TASK TO COMPLETE: Each line of the listing that includes the string "right" is to be identified and copied.

DATA TO USE:
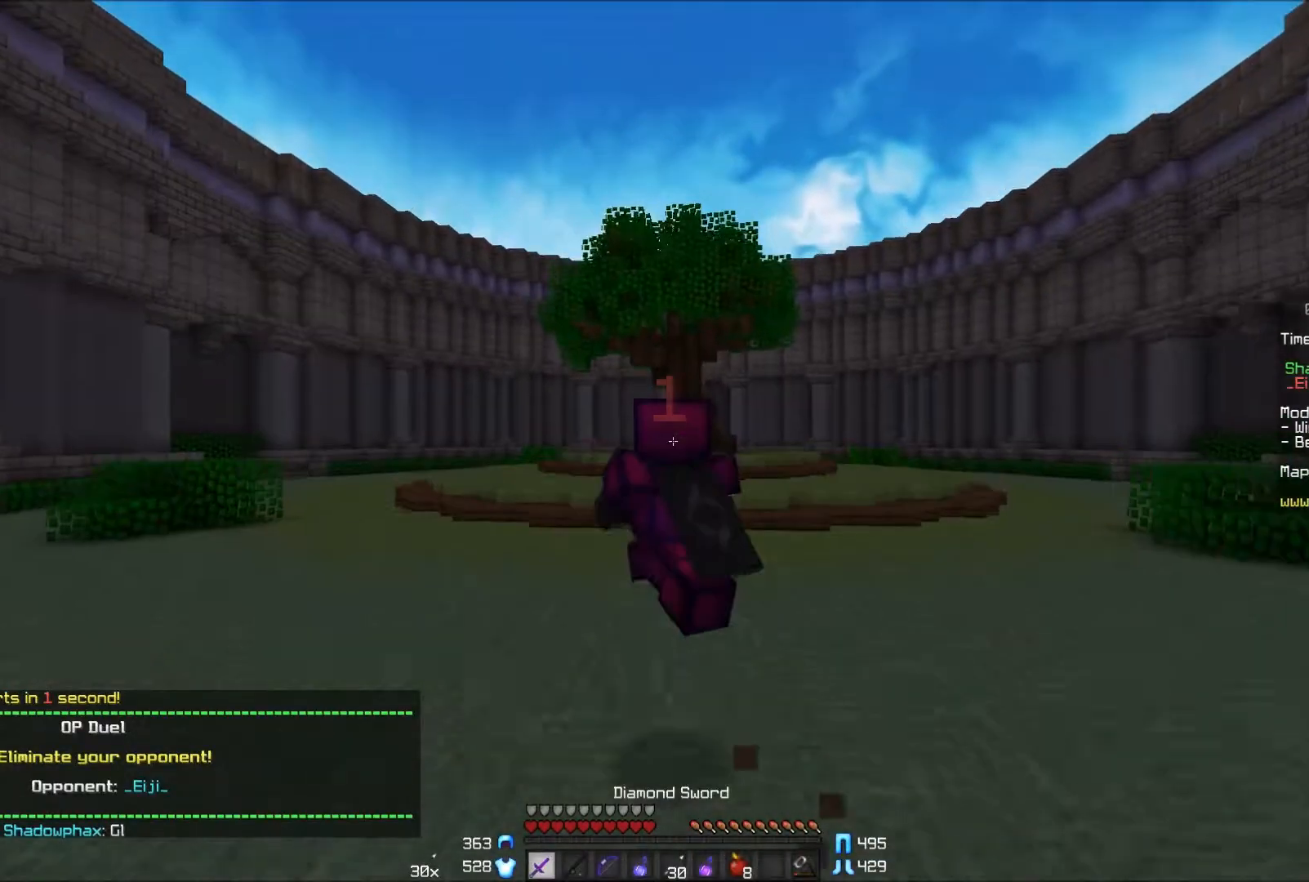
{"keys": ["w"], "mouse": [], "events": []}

* * *

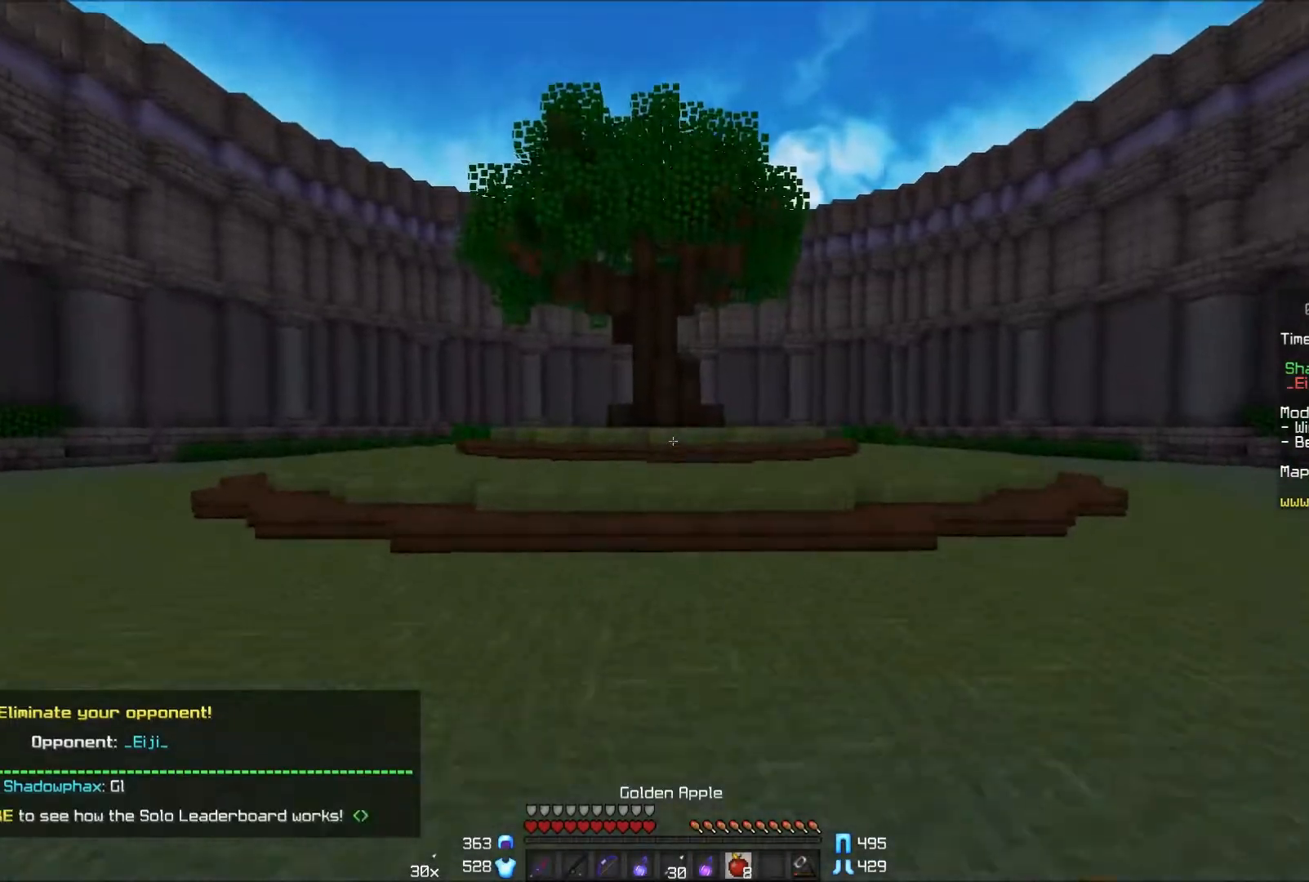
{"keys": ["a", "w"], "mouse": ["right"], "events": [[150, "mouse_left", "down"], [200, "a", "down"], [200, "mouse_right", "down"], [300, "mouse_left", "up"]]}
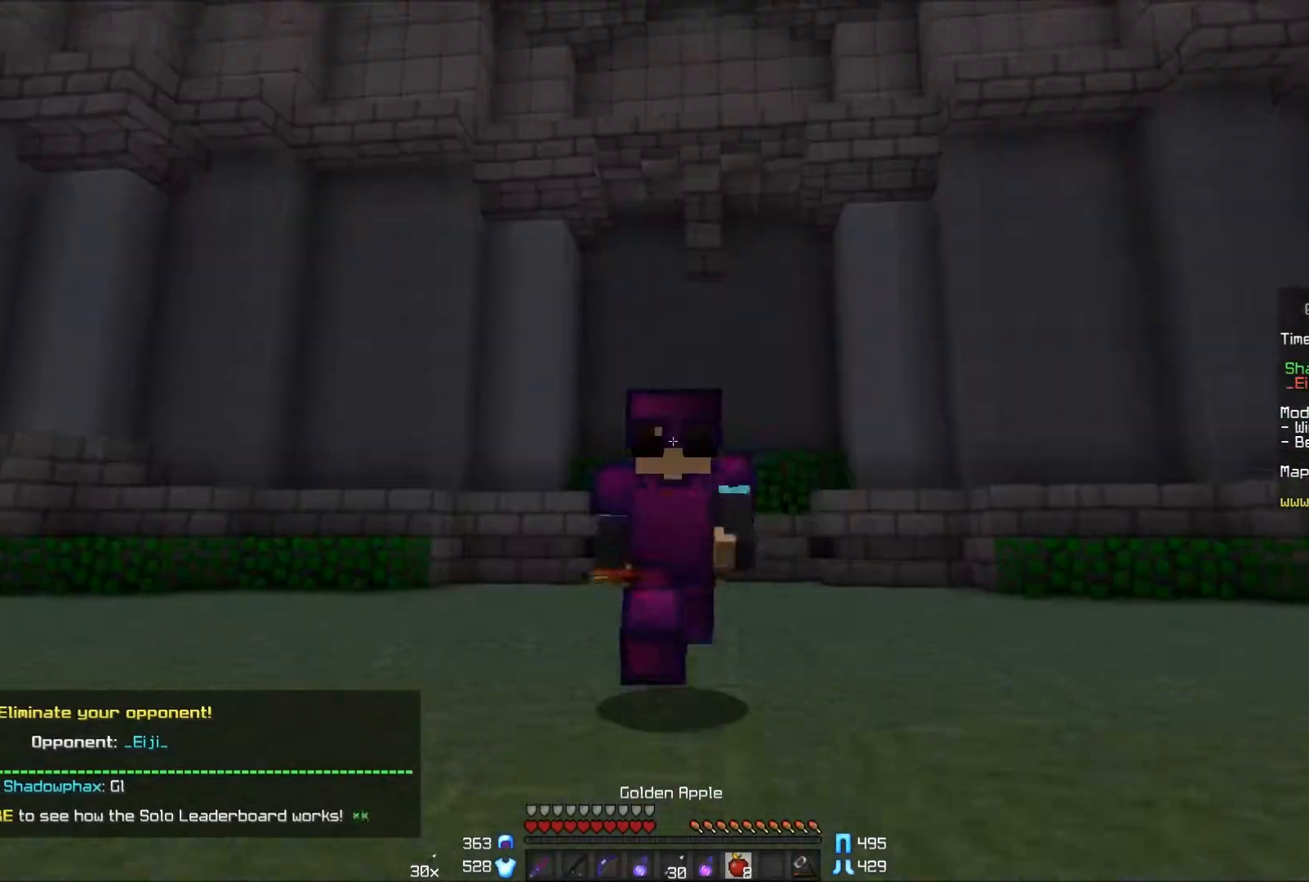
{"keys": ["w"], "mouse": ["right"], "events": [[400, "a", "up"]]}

ANSWER BOX:
{"keys": ["a", "w"], "mouse": ["right"], "events": [[150, "mouse_left", "down"], [200, "a", "down"], [200, "mouse_right", "down"], [300, "mouse_left", "up"]]}
{"keys": ["w"], "mouse": ["right"], "events": [[400, "a", "up"]]}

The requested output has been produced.